DuckDB is a high-performance, embeddable analytical database system that has gained massive popularity in the last few years. It allows you to accomplish a surprising number of analytical tasks blazingly fast since it has a state-of-the-art vectorized query engine and it utilizes the local compute on your laptop to run queries. It is frequently referred to by data professionals as the “SQLite for analytics” for its simplicity and an embeddable model.
For developers, DuckDB provides programmatic access to its entire codebase through its extension model. It supports various data scanners (e.g. parquet, CSV, arrow, JSON) and over 500 scalar/aggregation functions through both in-tree and out-of-tree extensions. Any developer can write their own extension which supports specialized logic and/or functions for their needs. In this talk, we will take a look at how DuckDB extensions works and discuss some best practices and considerations around building DuckDB extensions from experience.

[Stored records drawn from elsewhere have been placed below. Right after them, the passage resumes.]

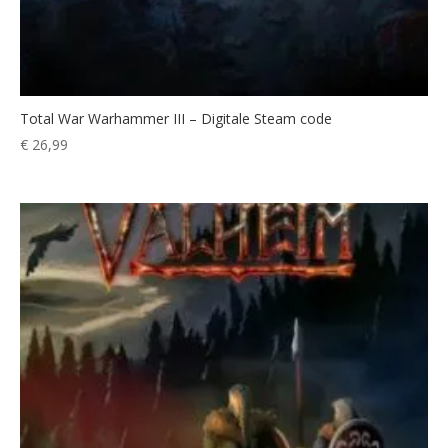
Total War Warhammer III – Digitale Steam code
€
26,99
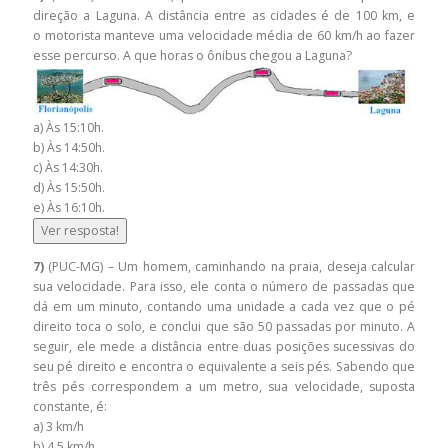
direção a Laguna. A distância entre as cidades é de 100 km, e
o motorista manteve uma velocidade média de 60 km/h ao fazer
esse percurso. A que horas o ônibus chegou a Laguna?
a) Às 15:10h.
b) Às 14:50h.
c) Às 14:30h.
d) Às 15:50h.
e) Às 16:10h.
Ver resposta!
7)
(PUC-MG) – Um homem, caminhando na praia, deseja calcular
sua velocidade. Para isso, ele conta o número de passadas que
dá em um minuto, contando uma unidade a cada vez que o pé
direito toca o solo, e conclui que são 50 passadas por minuto. A
seguir, ele mede a distância entre duas posições sucessivas do
seu pé direito e encontra o equivalente a seis pés. Sabendo que
três pés correspondem a um metro, sua velocidade, suposta
constante, é:
a) 3 km/h
b) 4,5 km/h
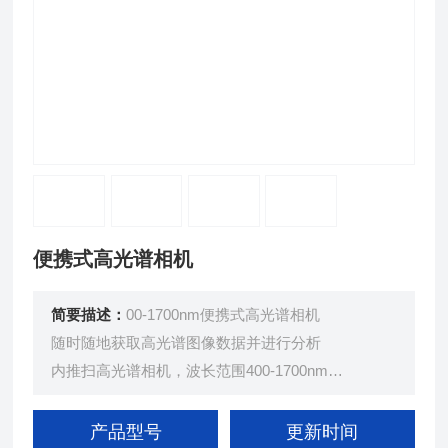
便携式高光谱相机
简要描述：
00-1700nm便携式高光谱相机
随时随地获取高光谱图像数据并进行分析
内推扫高光谱相机，波长范围400-1700nm
光谱分辨率(FWHM)可达2.5nm
空间分辨率高达1920*1920，光谱通道数量高达1200
产品型号
更新时间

We will also see how we are able to extend the DuckDB extension as far as performing hybrid query execution – a query execution model that allows us to run queries closer to where the data lives in order to achieve better query performance, reduce cost, and give users more flexibility to decide where to run their queries. We will delve into the architecture of DuckDB’s query execution and how we are building out a delightful hybrid execution experience by both leveraging the existing DuckDB query execution flow and contributing to the DuckDB codebase. By the end of the talk, you will gain a better understanding of the power of DuckDB extensions, how query execution works and how to build an extension for your own needs.
Interview:
What's the focus of your work these days?
My primary focus is on databases and query execution. I work at Motherduck and we're building a serverless offering of DuckDB, which is an in-memory database invented by researchers at CWI, a Dutch institution. I've been working on this project for the last year, experimenting with new ideas about query execution in local and remote setups.

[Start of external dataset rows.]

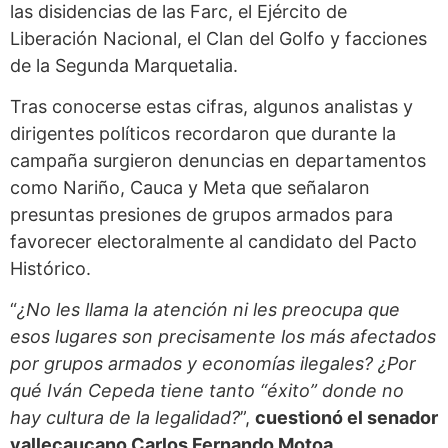
las disidencias de las Farc, el Ejército de
Liberación Nacional, el Clan del Golfo y facciones
de la Segunda Marquetalia.
Tras conocerse estas cifras, algunos analistas y
dirigentes políticos recordaron que durante la
campaña surgieron denuncias en departamentos
como Nariño, Cauca y Meta que señalaron
presuntas presiones de grupos armados para
favorecer electoralmente al candidato del Pacto
Histórico.
“
¿No les llama la atención ni les preocupa que
esos lugares son precisamente los más afectados
por grupos armados y economías ilegales? ¿Por
qué Iván Cepeda tiene tanto “éxito” donde no
hay cultura de la legalidad?
”,
cuestionó el senador
vallecaucano Carlos Fernando Motoa
.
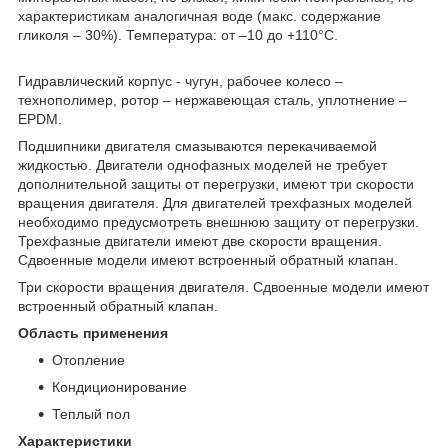
характеристикам аналогичная воде (макс. содержание
гликоля – 30%). Температура: от –10 до +110°С.
Гидравлический корпус - чугун, рабочее колесо –
технополимер, ротор – нержавеющая сталь, уплотнение –
EPDM.
Подшипники двигателя смазываются перекачиваемой
жидкостью. Двигатели однофазных моделей не требует
дополнительной защиты от перегрузки, имеют три скорости
вращения двигателя. Для двигателей трехфазных моделей
необходимо предусмотреть внешнюю защиту от перегрузки.
Трехфазные двигатели имеют две скорости вращения.
Сдвоенные модели имеют встроенный обратный клапан.
Три скорости вращения двигателя. Сдвоенные модели имеют
встроенный обратный клапан.
Область применения
Отопление
Кондиционирование
Теплый пол
Характеристики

What's the motivation for your talk at QCon New York 2023?
My main motivation is to share the knowledge I've gained working with DuckDB and experimenting with it. I've been developing cool features with it, and any developer could do something similar because DuckDB is an open-source project. Half of my focus is on the extension model, which allows any programmer or engineer to extend DuckDB and build functionalities on top of it. The other half of the talk is focused on query execution and planning, which is a complex use case of this DuckDB extension model. I want to share my learnings and get some feedback from the audience, especially if they have prior experience working on query execution or have played with DuckDB before.
How would you describe your main persona and target audience for this session?
The audience is most likely a software engineer who has been in the data analytics space for some time, maybe with a focus on databases or data analytics in general. It could also be a data engineer with a strong experience or background in developing applications on top of data warehouses like BigQuery, Snowflake, etc.
Is there anything specific that you'd like people to walk away with after watching your session?
First, I want them to be excited about DuckDB and have an idea of wanting to develop something on top of it. Second, I want to share the query execution model we've been experimenting with, and if the audience has any feedback, that would be great.
Speaker
Stephanie Wang
Founding Engineer @MotherDuck
Stephanie is a Founding Engineer at MotherDuck, working on building a serverless DuckDB. Her main focus is database and query execution. She previously worked on Google BigQuery where she was the tech lead of the BigQuery developer tools team, building the CLI, client libraries and J/ODBC drivers. Prior to Google, Stephanie worked on building Fixed Income Sales and Trading applications at Morgan Stanley.